Text under study:
|What does Google consider breaking rules?|
everyone seems to have a different definition.
I have seen a lot of heated discussion about this topic, but it seems as if no one has a clear definition of 'spam'.
I looked around WW for a good definition but didn't find one. I'm new to the whole SEO thing and as far as I know I could be spamming myself.
Technically, wouldn't any alteration to a web page purely for the purpose of increasing its rank in the SERPs be spam?
On the other hand, wouldn't it be nice if a SE said 'this is exactly what we want in a web page' so that webmasters could build sites that they feel good about, make the SE's happy and actually have useful content?
I know that different search engines probably have different standards for detecting spam, and I am specifically interested in Google.
This could be a start..
"Search Engine Optimizers"
Reynard I think you're on to something here...I've been thinking along the same lines.
Yes, Google provides generic top level sorts of direction, but as the existance of this forum proves, there remain thousands of questions.
We don't need the details of the algo's...that's proprietary of course. But many of the questions that have been asked here come up over and over again, with varying opinions, and yet could be answered by G in ways that would help everybody.
I've seen questions on cross linking, keyword repetition, mulitple and similar URL's, and a littany of other topics. I personally havve been trying to sort out questions on redirects that (despite all the strings here), I still don't have an answer to.
We believe that in one case we had a site penalized. It was consumer friendly, never intended as spam (in fact was designed before we ever thought about Google algo's or SEO), and fits G's guideline of: "Does this help my users - Would I do this if search engines didn't exist?" But it had a component that we now think may have gotten us penalized (we still don't know for sure).
So GoogleGuy, how about it? What are proper redirects and improper ones? How can we manage multiple but similar domain names? When is cross linking bad and OK? Give us more details in what is spam and what is not. It will help stop hand to hand fighting. It will help serious Webmasters who want to do well in search (a practical reality for many of us) but do not want to spam. It will allow us to focus on content - as everyone says we should and as we would like to do - and stop worrying so much about what we think we might know that could in certain circumstances possibly get us in trouble... ;-)
>Technically, wouldn't any alteration to a web page purely for the purpose of increasing its rank in the SERPs be spam?
Google even recommends this to some degree in their webmaster guidelines:
"Think about the words users would type to find your pages, and make sure that your site actually includes those words within it."
This is another way of saying to use appropriate keywords, with reasonable density. Crossing over the line involves things like hidden text. Or, pages created to draw people to your site who wouldn't be interested in the content. Such as if I put up a page specifically to do well on a search for "purple penguins", then there had better be content of that site people searching about purple penguins likely would want to see.
Another problem with Google is the issue of crosslinking sites. Google has never given specific guidelines. This is highly relevant because this is peculiar to Google, because of PageRank. Search engines not based on link popularity don't consider cross linking spam.
Is there anything in WW that would come close to being a single, definitive and comprehensive list of do's and dont's regarding Google's definitions of spam? Sorry if it's here and I haven't found...

Work instructions:
• A. Return the passage from the forum thread on Google and spam, from "We don't need" up to and including "know for sure).".
• B. Write the next part of the forum thread on what Google counts as spam, starting right after its final sentence.
The lines after this point are separate material and have no connection to the forum thread on Google's spam rules.

Records provided:
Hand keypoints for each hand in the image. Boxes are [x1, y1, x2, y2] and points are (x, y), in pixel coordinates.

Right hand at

...

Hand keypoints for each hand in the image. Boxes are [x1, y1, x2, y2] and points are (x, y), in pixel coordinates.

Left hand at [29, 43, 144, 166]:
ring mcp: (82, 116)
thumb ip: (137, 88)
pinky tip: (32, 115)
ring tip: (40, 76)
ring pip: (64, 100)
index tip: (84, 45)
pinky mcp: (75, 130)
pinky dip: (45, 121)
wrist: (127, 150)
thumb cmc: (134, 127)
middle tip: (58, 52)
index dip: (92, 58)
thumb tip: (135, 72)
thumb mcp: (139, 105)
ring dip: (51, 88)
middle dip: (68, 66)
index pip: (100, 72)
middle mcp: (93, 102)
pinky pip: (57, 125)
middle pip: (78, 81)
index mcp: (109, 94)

...

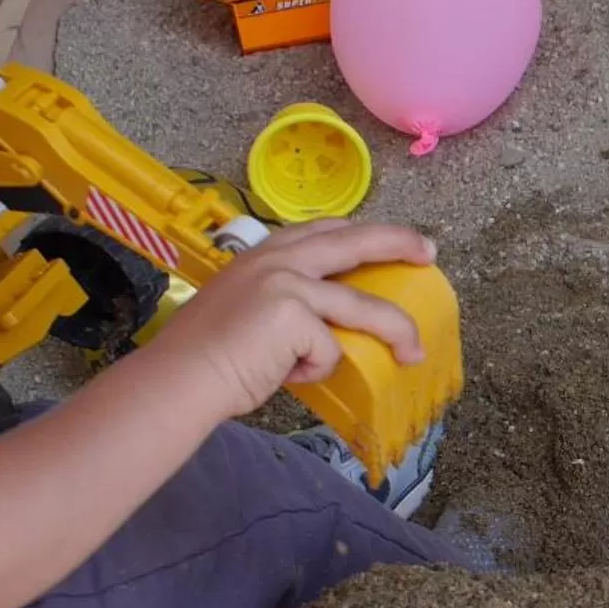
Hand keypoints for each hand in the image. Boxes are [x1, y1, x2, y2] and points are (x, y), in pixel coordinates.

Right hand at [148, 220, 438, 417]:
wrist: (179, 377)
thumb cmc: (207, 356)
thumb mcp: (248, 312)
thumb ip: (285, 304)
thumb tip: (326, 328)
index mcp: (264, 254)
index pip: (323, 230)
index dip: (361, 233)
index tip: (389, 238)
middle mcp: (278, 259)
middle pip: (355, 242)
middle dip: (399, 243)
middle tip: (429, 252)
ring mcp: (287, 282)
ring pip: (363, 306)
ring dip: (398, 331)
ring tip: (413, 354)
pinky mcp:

Task-by-task answers:
• A.
We don't need the details of the algo's...that's proprietary of course. But many of the questions that have been asked here come up over and over again, with varying opinions, and yet could be answered by G in ways that would help everybody.
I've seen questions on cross linking, keyword repetition, mulitple and similar URL's, and a littany of other topics. I personally havve been trying to sort out questions on redirects that (despite all the strings here), I still don't have an answer to.
We believe that in one case we had a site penalized. It was consumer friendly, never intended as spam (in fact was designed before we ever thought about Google algo's or SEO), and fits G's guideline of: "Does this help my users - Would I do this if search engines didn't exist?" But it had a component that we now think may have gotten us penalized (we still don't know for sure).

• B.
|We don't need the details of the algo's...that's proprietary of course. But many of the questions that have been asked here come up over and over again, with varying opinions, and yet could be answered by G in ways that would help everybody. |
But the answers to those questions are no less proprietary, and no less risky for any search engine to reveal.
Some number of webmasters and optimizers, if they knew a precise definition of what is and isn't considered "spam," would take their techniques right to the limit. As it is now, some number of people err on the side of discretion and avoid anything that might be considered "spam."
Revealing a precise definition would probably mean more spam -- even if it might mean fewer people finding out too late that they've made "innocent" mistakes.
<But the answers to those questions are no less proprietary, and no less risky for any search engine to reveal. >
JayC, with respect, not sure I buy it. Google's superiority lies in the brilliance of their algorithms and the relevance of their results. If I can build sites that follow their rules, I am by definition also creating relevant sites for the users that find me.
Competitors, including Webmasters, push to the edge all the time...and rules (i.e, laws) exist to keep them from going to far. That's the rule of law.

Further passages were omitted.